Yes, you read that right. Your small or medium-sized enterprise can most certainly learn a thing or two from Starbucks. The coffee-chain megacorp famously started out as a single store back in 1971, and grew to become a behemoth employing more than 150,000 people in 55 countries, with more than $13 billion in revenue in 2012. Even if your aim is not to become the next be-all and end-all in the coffee world, here are a few things that the company can teach you.
Starbucks doesn’t sell coffee
Could have fooled you, huh? When you go to Starbucks, coffee is what you usually buy. But what you’re really buying into is the whole experience. Sometimes you might be craving, say, a non-fat frappuccino with extra whipped cream and chocolate sauce, and only that will do. But what customers generally get from Starbucks is the whole experience. It’s a place to take a moment for yourself, in a predictably comfortable environment. You know exactly what sort of feeling you are going to get there, and that’s what the company is really selling you. Oh, and the barista is going to shout your name when your coffee is ready for pickup.

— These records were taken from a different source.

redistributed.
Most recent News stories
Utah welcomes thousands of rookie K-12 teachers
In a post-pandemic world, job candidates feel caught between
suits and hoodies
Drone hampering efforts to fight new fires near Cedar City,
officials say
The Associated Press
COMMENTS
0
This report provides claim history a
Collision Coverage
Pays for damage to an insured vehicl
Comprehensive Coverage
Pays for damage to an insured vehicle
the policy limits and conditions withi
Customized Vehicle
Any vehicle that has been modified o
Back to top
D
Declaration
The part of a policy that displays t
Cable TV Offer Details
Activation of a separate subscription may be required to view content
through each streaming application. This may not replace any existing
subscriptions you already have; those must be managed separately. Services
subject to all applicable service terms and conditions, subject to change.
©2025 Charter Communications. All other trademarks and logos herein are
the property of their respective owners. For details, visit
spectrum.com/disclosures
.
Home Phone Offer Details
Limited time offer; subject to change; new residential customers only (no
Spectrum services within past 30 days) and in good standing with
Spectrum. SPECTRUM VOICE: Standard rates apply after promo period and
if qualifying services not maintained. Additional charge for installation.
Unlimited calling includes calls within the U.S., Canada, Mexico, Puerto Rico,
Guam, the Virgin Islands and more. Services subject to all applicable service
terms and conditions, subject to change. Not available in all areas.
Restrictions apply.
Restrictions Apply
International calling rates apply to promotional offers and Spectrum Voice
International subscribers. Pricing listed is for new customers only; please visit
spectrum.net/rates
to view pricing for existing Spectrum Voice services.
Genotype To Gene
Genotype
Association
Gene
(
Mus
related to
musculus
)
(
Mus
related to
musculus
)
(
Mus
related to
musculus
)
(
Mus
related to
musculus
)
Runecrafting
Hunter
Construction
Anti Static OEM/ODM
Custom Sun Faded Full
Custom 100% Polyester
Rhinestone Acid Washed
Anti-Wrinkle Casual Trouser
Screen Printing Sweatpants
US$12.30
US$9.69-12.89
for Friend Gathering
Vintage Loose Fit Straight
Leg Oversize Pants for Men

Your website is the equivalent of a Starbucks branch; it’s the environment that your business is offering. Put thought and effort into constructing your website. Good websites don’t necessarily cost megabucks (though quality doesn’t come cheap), but the details are important. When you visit Starbucks, every aspect of the experience – from the colour of the paint and chairs, right down to the music played in the store – has been carefully selected. If you have a webshop, curate your goods carefully and ensure that each product you offer projects exactly the image you have in mind. If you sell a service, put extra care into composing your text. Make your site a place that customers want to come to. Make it a wonderfully familiar hangout, where they truly enjoy spending time.
Starbucks sees its customers
While you may have been to a Starbucks where the server was having an off-day, I’m sure it’s fairly rare. I’ve chatted with Starbucks employees in branches from Los Angeles to Madrid (to Amsterdam’s Oud-Zuid), and the one thing they all had in common was that they really spoke to me. To me as an individual. They acknowledged my existence. They saw me.
When giving customer service online you’re not in a position to comment on a customer’s brooch or make a remark about the weather. But there are still plenty of cues you can take from the email which will up the personal factor. Most obviously, the customer’s location. If you know anything about it, you can add a mention. I get this one a lot: “Oh, I love Amsterdam! I had a lovely holiday there last year.” As in real life, the trick is to do this without sounding fake. If you genuinely care about your clients, this interest will show through in your writing. When skilfully blended with macros, chatty personal comments will help you avoid macro overuse syndrome.
Starbucks changes face every season
Starbucks has become famous for its Pumpkin Spice Latte, a seasonal product available for only three months of the year. Tumblr and Instagram are full of photos and jokes about the popular drink, and vegans have even been campaigning for a vegan-friendly version. In December, Starbucks cafes are decorated for the holidays, and of course there are different types of coffee and snacks on offer at different times of year.
Selling seasonal products is fraught with dangers for retailers, who have to be careful not to end up with unwanted stock. But if you can come up with a concept which your customers will associate with your business, you’ll avoid that trap. A few bits of clip art added to your website won’t cut it. Try extra seasonal offers, or wrapping paper or boxes which vary according to the time of year if you sell tangible items. Get your team together and start brainstorming for extra-special seasonal ideas which will be unique to your business.
Starbucks loves its employees
Coming in at number 73 on Fortune’s 2012 list of best companies to work for, Starbucks is famous for offering health care to its part-time employees in the US, a country in which affordable health insurance is not always easy to come by. I’m sure there are considerable down sides to working there (as with any job), but Michael Gates Gill didn’t call his 2007 memoir How Starbucks Saved My Life for nothing.
Depending on your location, health care benefits might be either unnecessary or economically unfeasible, but the point behind them remains: employees who feel valued give better customer service. By offering appropriate perks to your customer service staff – whether they be a company iPhone 5 for working remotely, or cupcakes in the office every Friday afternoon – you’ll ensure that the good vibes are passed along to your customers.